Всюду, куда хватал глаз, всадники. Это банда басмаческого предводителя Джунаид-хана остановилась в ауле на короткий отдых. Всхрапывали непоеные лошади, ревели верблюды. Суетились нетерпеливые погонщики верблюдов, разгружавшие едва державшихся на ногах верблюдов. Уздечками раздирались в кровь ноздри верблюдов, упрямившихся от боли, усталости и бестолковых окриков измотанных людей. Бедные животные, тяжело груженные награбленным добром, рискуя сломать себе ноги, нехотя подчинялись погонщикам – шумно приседали на все четыре ноги.

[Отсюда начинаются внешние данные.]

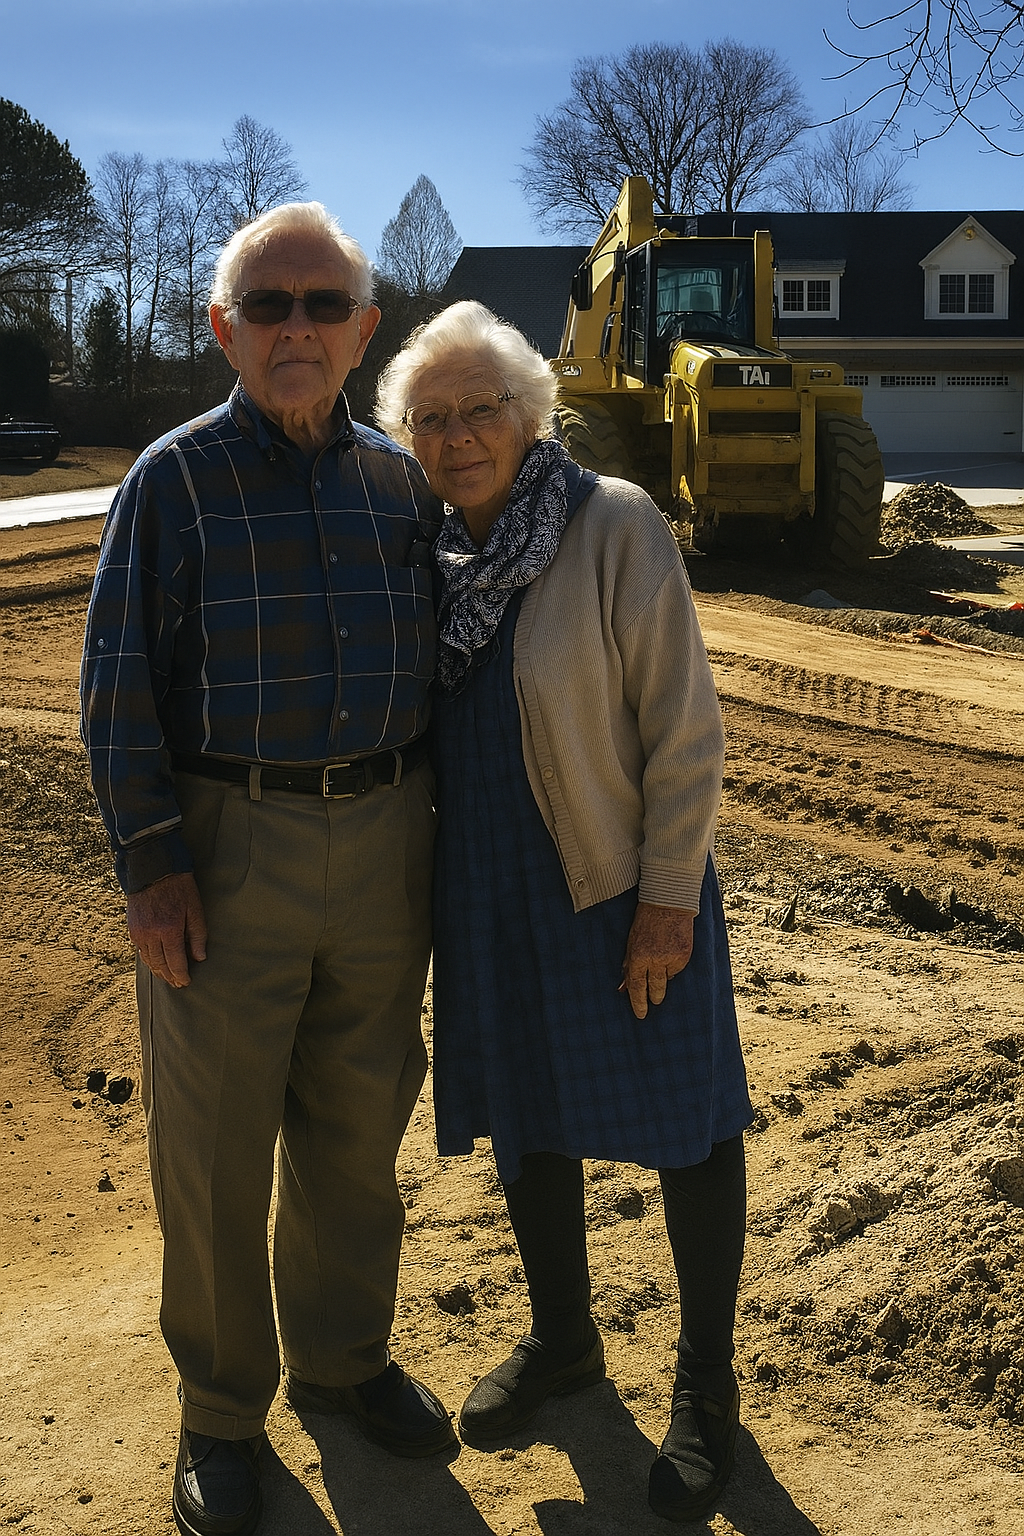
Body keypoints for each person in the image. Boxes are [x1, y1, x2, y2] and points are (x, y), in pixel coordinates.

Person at [81, 202, 455, 1536]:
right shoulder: (170, 482)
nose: (296, 326)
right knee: (219, 1150)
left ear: (366, 330)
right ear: (224, 329)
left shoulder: (400, 486)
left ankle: (347, 1364)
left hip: (384, 842)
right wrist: (152, 868)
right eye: (269, 304)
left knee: (359, 1133)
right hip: (227, 849)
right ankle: (222, 1413)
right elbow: (116, 692)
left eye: (323, 304)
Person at [375, 301, 753, 1526]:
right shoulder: (425, 549)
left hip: (613, 883)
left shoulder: (611, 525)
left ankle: (707, 1389)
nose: (459, 434)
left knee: (688, 1123)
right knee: (527, 1121)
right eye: (431, 417)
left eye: (482, 407)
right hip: (484, 889)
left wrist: (665, 902)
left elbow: (683, 731)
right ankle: (565, 1343)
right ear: (409, 440)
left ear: (530, 413)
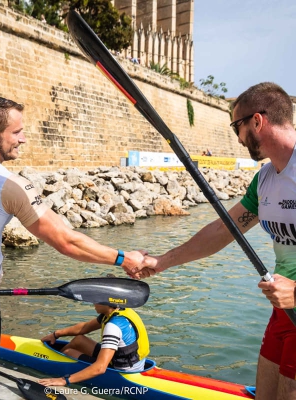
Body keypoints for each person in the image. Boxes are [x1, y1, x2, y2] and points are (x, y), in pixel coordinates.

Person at [0, 96, 156, 400]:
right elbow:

Заполыхали костры под черными казанами. Несколько нукеров длинными ножами ловко свежевали баранов, а рядом гурт меченых овец, дожидаясь своей печальной участи, лениво жевал свою жвачку. Одни басмачи приводили в порядок амуницию, другие от безделья развлекались, стравив аульных собак. Из пустыни, поднимая густую пыль, подходил еще отряд всадников…

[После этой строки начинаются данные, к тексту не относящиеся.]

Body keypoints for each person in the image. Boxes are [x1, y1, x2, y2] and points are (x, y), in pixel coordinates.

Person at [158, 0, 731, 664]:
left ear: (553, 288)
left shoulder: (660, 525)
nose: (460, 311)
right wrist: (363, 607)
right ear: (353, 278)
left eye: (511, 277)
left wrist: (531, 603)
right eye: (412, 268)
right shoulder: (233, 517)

Немного в стороне от шумного круга другая толпа. Десятка три мужчин и стариков, окруженные подъехавшими сюда конниками, молча слушали человека в богатом хивинском халате. Он сидел на красивом тонконогом жеребце, поскрипывая новым седлом с притороченным к нему английским винчестером, убранным серебряными украшениями. На холеном лице с печатью властности – злоба и презрение. У его стремени стоял высокий мужчина с надменными складками возле рта. Серый повседневный халат-чекмен скрывал очертания массивной, рослой фигуры, коричневый тельпек – барашковая шапка – простого дайханина сидел почти на надбровных дугах, подчеркивая животную силу мощных челюстей. В ауле этого человека звали Курре – Ишачок. Родители когда-то нарекли его другим, более ласковым именем, но оно забылось. Еще сызмальства, то ли из-за непоседливости, то ли из-за упрямства его характера, к нему так и прилипла нелестная кличка. Он не обижался – привык.